The driving took a little getting used to. Driving a manual vehicle on the wrong side of an icy road was pretty nerve wracking and I’m afraid I swore rather a lot for the first 24 hours of driving in Norway. We stopped at a supermarket to stock up on the way to the cabin and spent the equivalent of a week’s shopping in the UK on enough food to last us 2-3 days. If you are going self catering in Norway, it may be a good idea to bring a couple of bags of pasta and a few tins of beans with you!

By the time we’d arrived in Tromso it was dark and so we could see very little of  where we were driving. The next day we realised this was just as well as the scenery we had driven through was stunning but may have just about finished me off after such a long day. We had our cheap Garmin satnav with us but hadn’t been able to pinpoint the exact address of the cabins on it, so were just driving and hoping we ended up where we wanted to. Thankfully everything went well and eventually we arrived safely at Lauklines Kystferie , parked in a very icy car park and we given the key to our cabin, which was a bit like the Tardis-
they look quite small from the outside but once you get inside there is plenty of room.

Lauklines Kystferie cabins


The single bedroom downstairs is rather compact but the other two upstairs bedrooms are huge and there would have been enough room to have 4 single beds in each one. The kitchen was functional and well-equipped and the dining living room area was large enough for the 6 of us too. There was a TV showing lots of channels( quite a few in English), a DVD player ( bring some films) as well as reliable WiFi.  There are also two bathrooms with powerful showers and plenty of warm water.

The only slight downside  is there is no washing machine in the cabin, but there is one you can use at reception. There is also no freezer in the fridge so be aware of this if you purchase frozen foods, although I believe the hosts, Hannah and Andreas, would be able to help you out if necessary. All our dealings with Andreas and another member of staff, Trudy, were very positive. They were extremely friendly and went out of their way to help us whenever they could. We hired some kids’ snow gloves from reception for our youngest two and Andreas kindly lent me a tripod for my camera as I was taking photos of the Lights with a bean bag and a kitchen chair.
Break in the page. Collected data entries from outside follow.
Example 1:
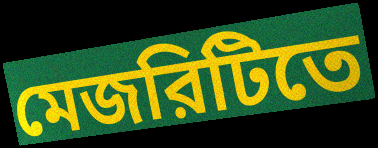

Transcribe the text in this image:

মেজরিটিতে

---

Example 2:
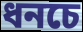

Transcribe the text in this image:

ধনচে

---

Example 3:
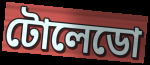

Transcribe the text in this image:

টোলেডো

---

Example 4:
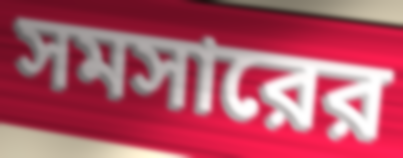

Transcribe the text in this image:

সমসারের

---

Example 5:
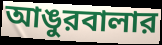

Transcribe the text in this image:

আঙুরবালার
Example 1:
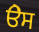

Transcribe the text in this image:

ੳੇਸ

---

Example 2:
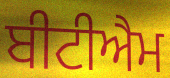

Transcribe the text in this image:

ਬੀਟੀਐਮ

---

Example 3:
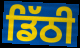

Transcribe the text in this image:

ਡਿੱਠੀ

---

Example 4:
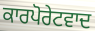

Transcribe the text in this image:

ਕਾਰਪੋਰੇਟਵਾਦ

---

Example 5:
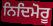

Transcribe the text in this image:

The wooden cabins were very cozy, especially after coming in from the negative something temperatures outside. But the best bit about the accommodation was the location. They are right next to the water, with an little jetty out over the fjord.  The scene just outside the windows is stunning even at night when it’s so dark you can only see a few pinpoints of light along the coastline. During the day, the colour of the water changes with the light and sky, it was mesmerising and very relaxing.
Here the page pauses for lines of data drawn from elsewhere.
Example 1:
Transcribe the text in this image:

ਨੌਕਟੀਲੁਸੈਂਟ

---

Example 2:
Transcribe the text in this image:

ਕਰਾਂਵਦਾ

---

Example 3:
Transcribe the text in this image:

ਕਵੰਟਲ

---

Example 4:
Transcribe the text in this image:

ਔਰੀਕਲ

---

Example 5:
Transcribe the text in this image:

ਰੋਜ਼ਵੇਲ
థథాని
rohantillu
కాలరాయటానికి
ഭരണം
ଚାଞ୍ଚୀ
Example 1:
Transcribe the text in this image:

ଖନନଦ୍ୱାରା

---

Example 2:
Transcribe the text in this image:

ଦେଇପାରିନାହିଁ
Lauklines Kystferie view early morning

Morning fjord

Sunset fjord

Sunset fjord

Laukline Kystferie was originally a traditional trading post, which was established at the beginning of the 1900s. 13 years ago, the cabins were built to provide accommodation for families and groups who want to get away from it all, while experiencing some of the beauty and wildness of Arctic Norway.

If you are looking for somewhere to stay in Northern Norway then I couldn’t recommend Lauklines Kystferie highly enough. It’s the mark of a truly wonderful holiday when no one wants to come home, and I can  report that two days after our departure, all of us are still missing ‘our’ little cabin on the shores of the fjord in Norway very much.